Klein now, and this is where he strays from his original assessment, argues that the power of Fisher Body is the main holdup for GM; with Fisher Body being in a position whereby it can exploit the 19i9 contract. Although Klein himself, now questions if it was a holdup in the conventional sense:
“Perhaps ‘post-contractual opportunism’ is a less charged description of what is taking place than ‘holdup’.”(Klein, 2007, pp. 17)
Klein is still convinced that a holdup was taking place; wherein, Fisher Body was able to negotiate a more profitable settlement due to prior contracts.
Also Klein clarifies GM’s position on holding 60% shares in Fisher Body, whereby GM was contractually obliged to act for Fisher Body’s best interests rather than their own. As the two firms were separate entities, it would not have been in Fisher Body’s interest to negotiate towards a better settlement for GM.
Klein concluded that vertical integration occurred to prevent miss-location of future plant and ease future coordination. The merger was beneficial to GM as they would not be susceptible to the opportunism that Fisher Body was previously able to exert over them.
It is accepted that, even by the author himself (Klein, 2007). Klein’s first article on the General Motors – Fisher Body merger has some factual inaccuracies, Klein’s final article twists his original work to suit a better matched scenario in which Fisher Body is able to extract benefit from contractual constraints and GM’s need.
Coase’s work, proven mostly correct over Klein’s original (1978), focuses more on the relationship of GM and Fisher Body; how the Fisher brothers became integrated into GM, post merger. Coase negates any possibility of a holdup existing and any contractual problems were just normal business issues.

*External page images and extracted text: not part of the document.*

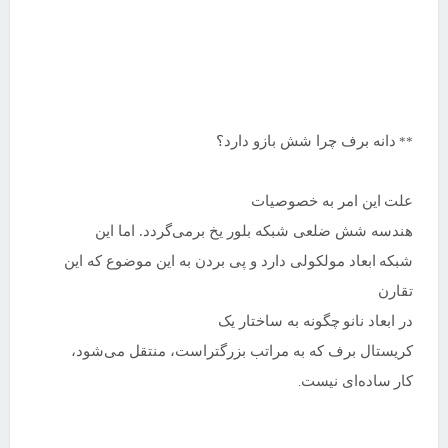
دانه برف چرا شش بازو دارد؟
**
علت
این امر به خصوصیات
هندسه شش ضلعی شبکه بلور یخ برمی‌گردد. اما این
شبکه
ابعاد مولکولی دارد و پی بردن به این موضوع که این
تقارن
در ابعاد نانو
چگونه به ساختار یک
کریستال برف که به مراتب بزرگتراست، منتقل می‌شود،
کار
ساده‌ای نیست
.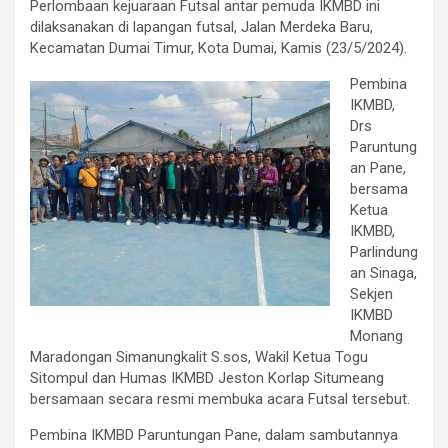
Perlombaan kejuaraan Futsal antar pemuda IKMBD ini
dilaksanakan di lapangan futsal, Jalan Merdeka Baru,
Kecamatan Dumai Timur, Kota Dumai, Kamis (23/5/2024).
Pembina
IKMBD,
Drs
Paruntung
an Pane,
bersama
Ketua
IKMBD,
Parlindung
an Sinaga,
Sekjen
IKMBD
Monang
Maradongan Simanungkalit S.sos, Wakil Ketua Togu
Sitompul dan Humas IKMBD Jeston Korlap Situmeang
bersamaan secara resmi membuka acara Futsal tersebut.
Pembina IKMBD Paruntungan Pane, dalam sambutannya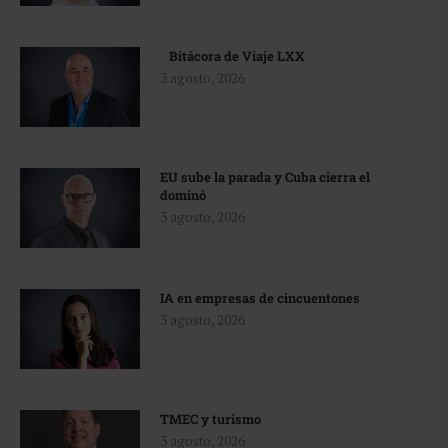
Bitácora de Viaje LXX
3 agosto, 2026
EU sube la parada y Cuba cierra el
dominó
3 agosto, 2026
IA en empresas de cincuentones
3 agosto, 2026
TMEC y turismo
3 agosto, 2026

Coase’s work is supported by that of Freeland (2000, 2001), and Helper, MacDuffie and Sabel (2000); who were all working separately on the analysis of the GM – Fisher Body merger around the same time. Their work came to the same conclusion to that of Coase.
Ultimately Coase is Klein’s biggest critic and there are more economists siding with Coase over Klein’s original writing. However as for Coase:
“It is ironic that Coase criticizes economists who accept Fisher Body-General Motors as an example of holdup behaviour for relying too heavily on theoretical analysis independent of the facts when his landmark article on ‘The Nature of the Firm’ (1937) was essentially pure theory.” (Klein, 2007, pp.4)
In my opinion, Klein’s initial assessment was inaccurate; perhaps because of the limited data available and his assessment at the time fitted. However, once more information surfaced, Klein vehemently defended his initial position, and it was only until the original contract was found that Klein refreshed his argument. The U-turn that Klein made undermines his whole argument and his new conclusion, which to all intensive purposes is a compromise.
Coase’s work holds a more concise and researched view; with more support – from the economic community – to his work than Klein’s. Coase’s firsthand experience and his previous accolades add weight to his argument.
For myself, Coase’s argument fits well into the situation; I have large doubts about the nature of the hold ups and whether they weren’t just normal business practices.